While demand does exist in the market, it is also “a matter of creating [further] demand,” said JLL’s Ben Mahmoud.

“The demand for hotels is different from the demand for destinations. The demand for tourism is not just here; it’s in Western Europe, Eastern Europe and Asia. For the hotel industry, it is a matter of tapping into the leisure, business and corporate markets.”

JW Marriott’s Queitsch points out that there are many factors driving demand in the city including strong government efforts to promote the emirate as a politically stable destination with attractive leisure facilities; increased intra-regional travel; and overnighters who have a stopover in Dubai en route to other destinations.
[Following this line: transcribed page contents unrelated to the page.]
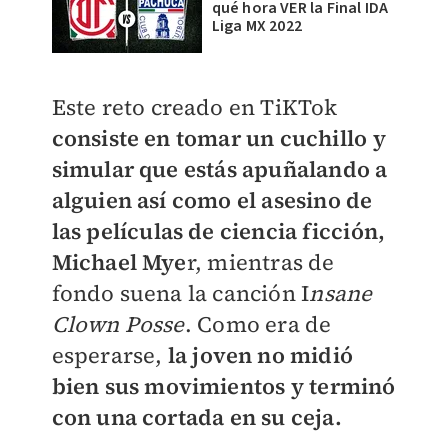
qué hora VER la Final IDA
Liga MX 2022
Este reto creado en TiKTok
consiste en tomar un cuchillo y
simular que estás apuñalando a
alguien así como el asesino de
las películas de ciencia ficción,
Michael Mye
r, mientras de
fondo suena la canción I
nsane
Clown Posse
. Como era de
esperarse,
la joven no midió
bien sus movimientos y terminó
con una cortada en su ceja.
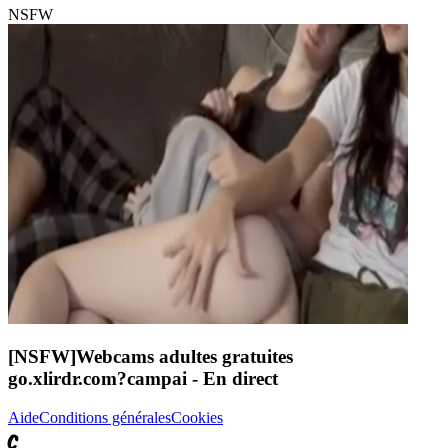
NSFW
[NSFW]
Webcams adultes gratuites
go.xlirdr.com?campai
- En direct
Aide
Conditions générales
Cookies
C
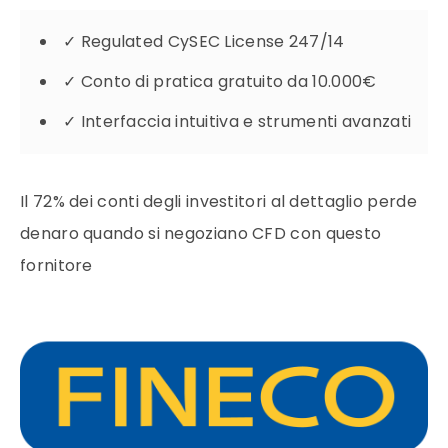
✓
Regulated CySEC License 247/14
✓
Conto di pratica gratuito da 10.000€
✓
Interfaccia intuitiva e strumenti avanzati
Il 72% dei conti degli investitori al dettaglio perde
denaro quando si negoziano CFD con questo
fornitore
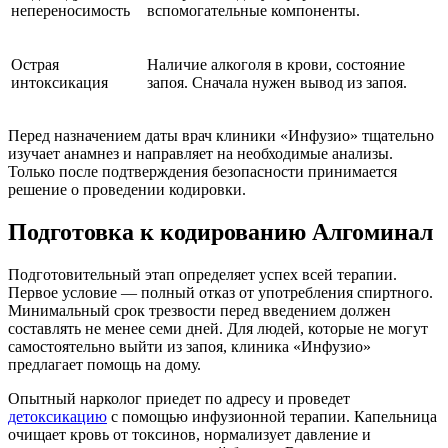
непереносимость
вспомогательные компоненты.
Острая
Наличие алкоголя в крови, состояние
интоксикация
запоя. Сначала нужен вывод из запоя.
Перед назначением даты врач клиники «Инфузио» тщательно
изучает анамнез и направляет на необходимые анализы.
Только после подтверждения безопасности принимается
решение о проведении кодировки.
Подготовка к кодированию Алгоминал
Подготовительный этап определяет успех всей терапии.
Первое условие — полный отказ от употребления спиртного.
Минимальный срок трезвости перед введением должен
составлять не менее семи дней. Для людей, которые не могут
самостоятельно выйти из запоя, клиника «Инфузио»
предлагает помощь на дому.
Опытный нарколог приедет по адресу и проведет
детоксикацию
с помощью инфузионной терапии. Капельница
очищает кровь от токсинов, нормализует давление и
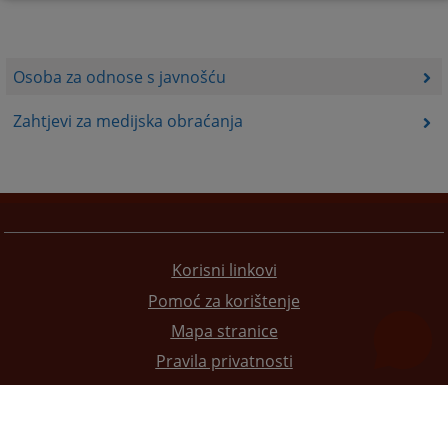
Osoba za odnose s javnošću
Zahtjevi za medijska obraćanja
Korisni linkovi
Pomoć za korištenje
Mapa stranice
Pravila privatnosti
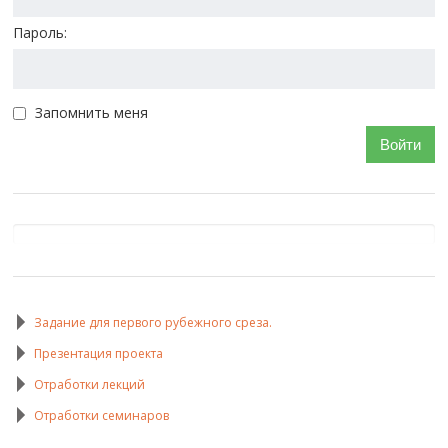
Пароль:
Запомнить меня
Войти
Задание для первого рубежного среза.
Презентация проекта
Отработки лекций
Отработки семинаров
The city is also improving its infrastructure: Dubai Airports recently announced that is planning to invest $7.8 billion to increase capacity from 60 million passengers a year to 90 million passengers by 2018. And the city’s two
main airlines, Emirates and flydubai are also set to receive additional aircraft throughout this year.

As a backdrop to the positive upswing, it’s no wonder that hotel operators in Dubai are confidently adopting the traditional Arab hospitality tagline: ‘Marhaba’ (welcome).